Injuries are the No. 1 cause of death for Americans aged 1 to 44, and the third leading cause of death nationwide. More than two-thirds of all injury deaths occur in men.
The report, The Facts Hurt: A State-by-State Injury Prevention Policy Report, published by the Trust for America's Health and the Robert Wood Johnson Foundation, focuses on the steps people can take themselves as well as the strategies states can enforce to protect against injury.
It also identified emerging common injury threats that can cause people harm, from concussions in school sports and bullying, to texting while driving and higher levels of prescription drug abuse, among others.
"This report focuses on specific, scientifically supported steps we can take to make it easier for Americans to keep themselves and their families safer," Jeff Levi, PhD, executive director of Trust for America's Health, says in a news release.
In the research, public health experts reviewed the policies in each state and the District of Columbia in 10 areas known to reduce injuries and save lives. Their findings include:
Motor Vehicle Injuries:
1. Did states have primary seat belt laws? Researchers found 32 states and Washington, D.C., require seat belt use.
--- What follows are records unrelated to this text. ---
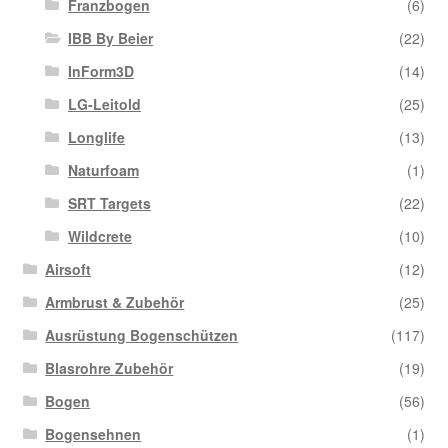
Franzbogen
(6)
IBB By Beier
(22)
InForm3D
(14)
LG-Leitold
(25)
Longlife
(13)
Naturfoam
(1)
SRT Targets
(22)
Wildcrete
(10)
Airsoft
(12)
Armbrust & Zubehör
(25)
Ausrüstung Bogenschützen
(117)
Blasrohre Zubehör
(19)
Bogen
(56)
Bogensehnen
(1)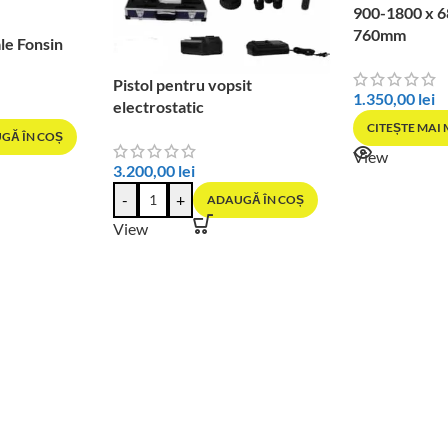
900-1800 x 6
760mm
le Fonsin
Pistol pentru vopsit
1.350,00
lei
electrostatic
CITEȘTE MAI
GĂ ÎN COȘ
View
3.200,00
lei
-
+
ADAUGĂ ÎN COȘ
View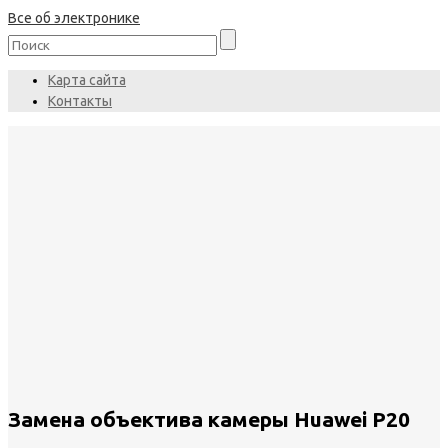
Все об электронике
Карта сайта
Контакты
Замена объектива камеры Huawei P20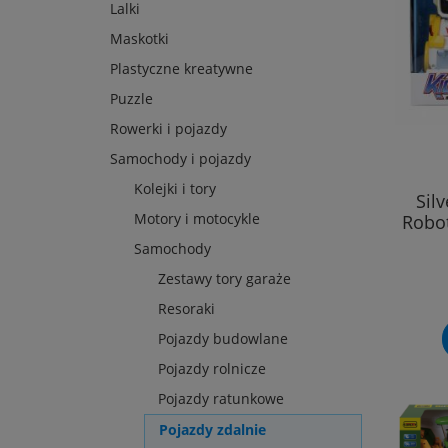
Lalki
Maskotki
Plastyczne kreatywne
Puzzle
Rowerki i pojazdy
Samochody i pojazdy
Kolejki i tory
Sil
Motory i motocykle
Robot
Samochody
Zestawy tory garaże
Resoraki
Pojazdy budowlane
Pojazdy rolnicze
Pojazdy ratunkowe
Pojazdy zdalnie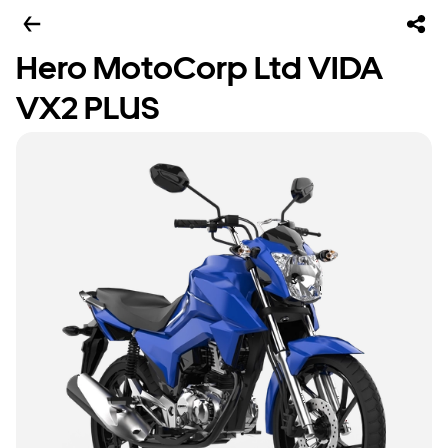
Hero MotoCorp Ltd VIDA
VX2 PLUS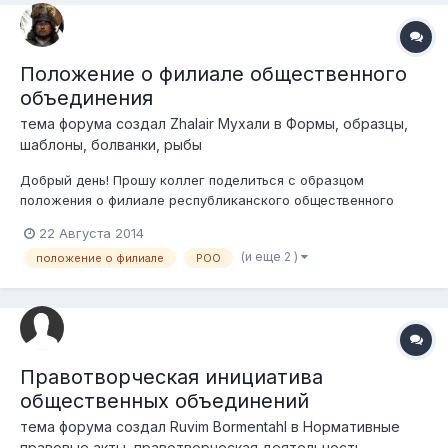
Положение о филиале общественного
объединения
тема форума создал
Zhalair Мухали
в
Формы, образцы,
шаблоны, болванки, рыбы
Добрый день! Прошу коллег поделиться с образцом
положения о филиале республиканского общественного
объединения. Если есть у кого, скиньте пжлс на мыло
22 Августа 2014
Adenov80@mail.ru или в личку. Заранее благодарю!
(и еще 2 )
положение о филиале
РОО
Правотворческая инициатива
общественных объединений
тема форума создал
Ruvim Bormentahl
в
Нормативные
правовые акты, правотворческая деятельность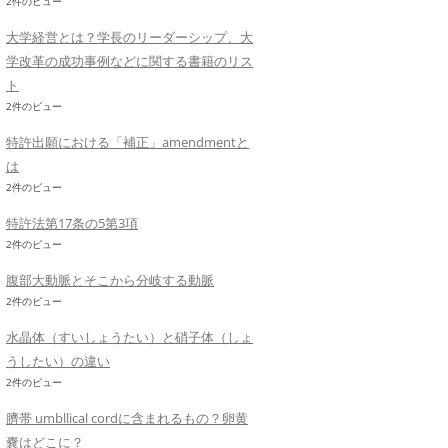
2件のビュー
大学経営とは？学長のリーダーシップ、大
学改革の成功事例などに関する書籍のリス
ト
2件のビュー
特許出願における「補正」amendmentと
は
2件のビュー
特許法第17条の5第3項
2件のビュー
腹部大動脈とそこから分岐する動脈
2件のビュー
水晶体（すいしょうたい）と硝子体（しょ
うしたい）の違い
2件のビュー
臍帯 umbllical cordに含まれるもの？卵黄
嚢はどこに？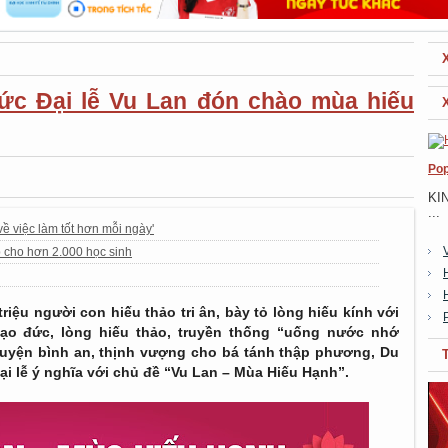
ức Đại lễ Vu Lan đón chào mùa hiếu
Pop
KI
...
về việc làm tốt hơn mỗi ngày'
 cho hơn 2.000 học sinh
riệu người con hiếu thảo tri ân, bày tỏ lòng hiếu kính với
đạo đức, lòng hiếu thảo, truyền thống “uống nước nhớ
guyện bình an, thịnh vượng cho bá tánh thập phương, Du
ại lễ ý nghĩa với chủ đề “Vu Lan – Mùa Hiếu Hạnh”.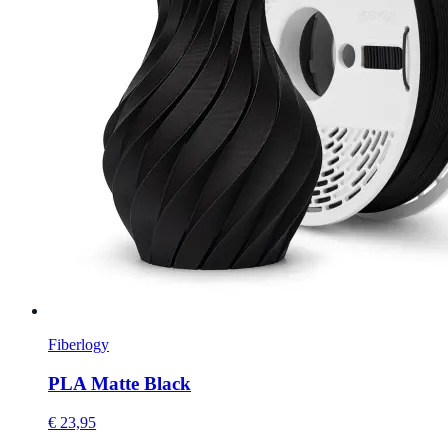
Fiberlogy
PLA Matte Black
€ 23,95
2. Mandatory ignition interlocks for convicted drunk drivers? Researchers found 16 states require this.
3. A universal motorcycle helmet law for all riders? Researchers found 19 states and Washington, D.C., require helmets.
4. Are children under 8 required to use car seats or booster seats? Researchers found 33 states and Washington, D.C., require this.
Other Vehicle Injuries:
5. Bicycle helmet laws for children? Researchers found 21 states and Washington, D.C., require kids' bike helmets.
6. Can people who are dating get protection orders? Researchers found 44 states and Washington, D.C., allow this.